Kaczmarek tłumaczy w "Naszym Dzienniku", że ta sprawa jest bardzo rozwojowa i jeszcze o niej usłyszymy. Jego zdaniem śledztwo przesuwa się z poziomu zatrudnionych w resorcie finansów urzędników przyjmujących łapówki na poziom beneficjentów.
Prokurator krajowy wyjaśnia "Naszemu Dziennikowi", że chodzi o osoby i podmioty, które zyskiwały dzięki korupcji. Jednocześnie przypomina, że kilku osobom postawiono już zarzuty, a szef firmy InterCommerce, Rudolf Skowroński, jest poszukiwany listem gończym.
Kaczmarek uważa, że afera wykazała związki między światem przestępczym, a biznesmenami, przedstawicielami służb specjalnych, funkcjonariuszami państwowymi czy nawet pracownikami wymiaru sprawiedliwości.

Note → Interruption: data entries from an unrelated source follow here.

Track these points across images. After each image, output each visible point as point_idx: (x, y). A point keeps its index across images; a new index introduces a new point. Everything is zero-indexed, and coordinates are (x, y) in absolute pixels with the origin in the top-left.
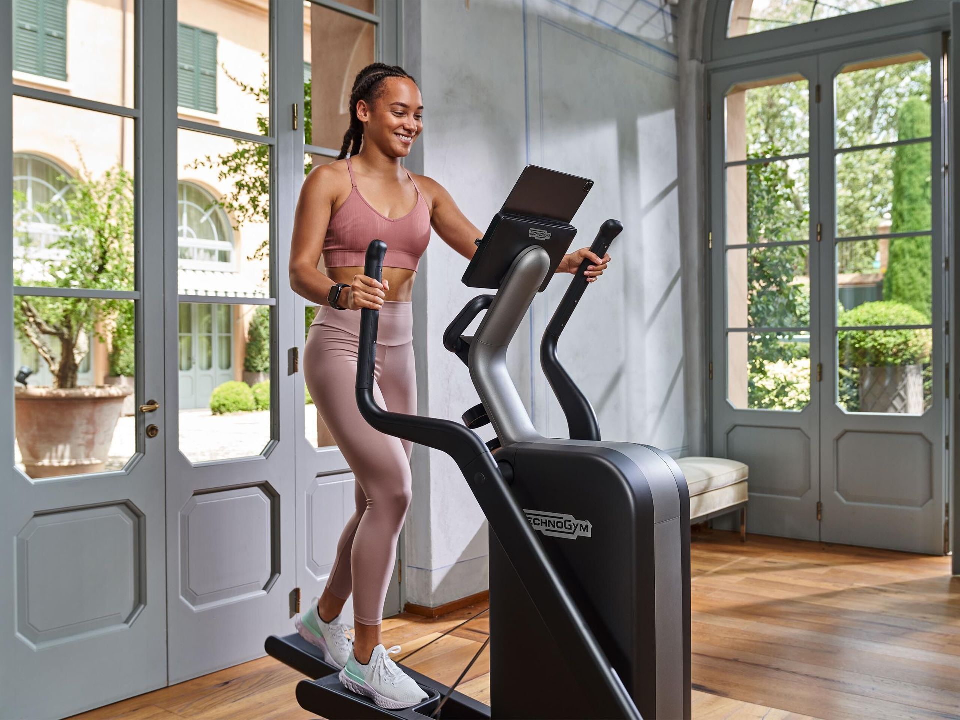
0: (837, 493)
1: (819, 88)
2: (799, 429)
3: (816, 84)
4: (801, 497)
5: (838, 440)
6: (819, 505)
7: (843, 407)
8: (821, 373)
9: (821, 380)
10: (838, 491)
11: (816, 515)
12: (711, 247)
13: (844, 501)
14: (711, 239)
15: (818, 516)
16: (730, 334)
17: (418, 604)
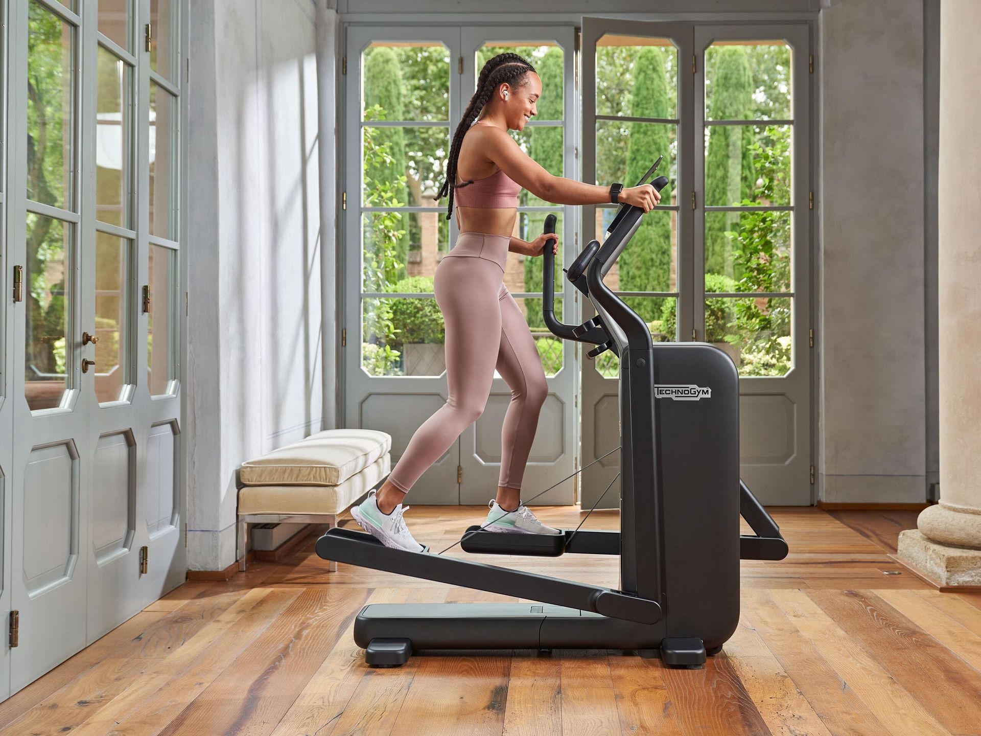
0: (476, 456)
1: (461, 61)
2: (438, 395)
3: (458, 56)
6: (459, 468)
10: (477, 453)
11: (456, 478)
12: (345, 208)
13: (483, 462)
14: (345, 199)
15: (458, 479)
17: (202, 570)
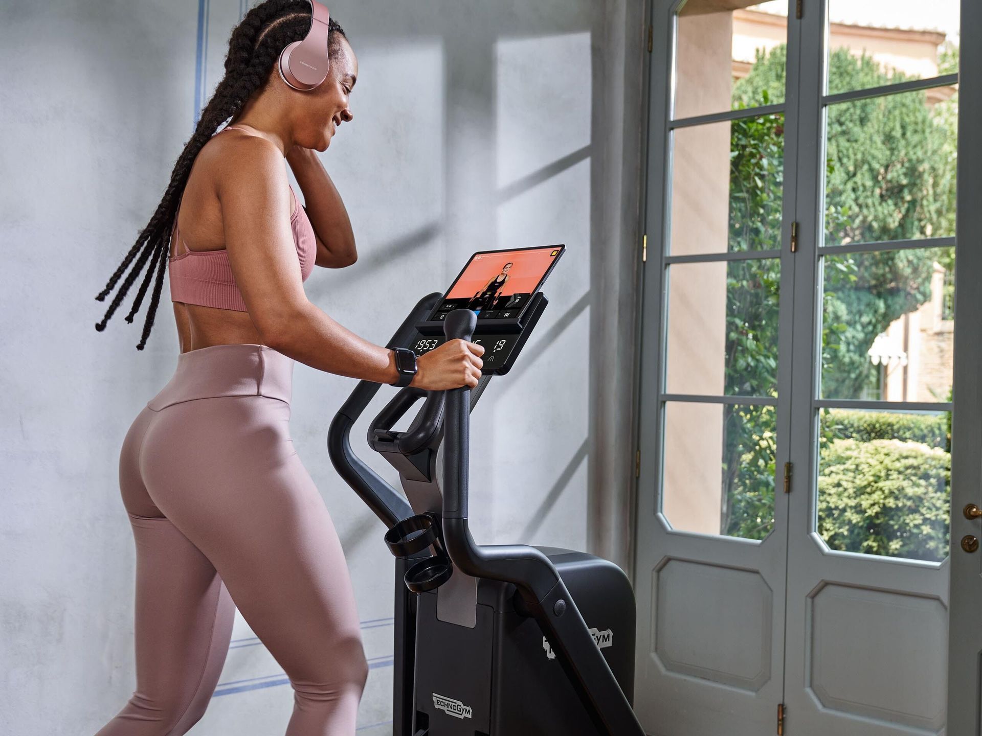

W ocenie Kaczmarka, sprawą "pączkującą" jest także przypadek tak zwanej mafii paliwowej. Prokurator krajowy przypomina na łamach gazety, że kilkaset osób usłyszało już zarzuty. Zapowiada, że w niedługim czasie zespół prokuratorski z Krakowa zakończy aktem oskarżenia pracę nad wątkiem policyjnym. Chodzi o sprawę tych funkcjonariuszy, którzy dostarczali informacje przestępcom czy też ochraniali przewózkę paliwa.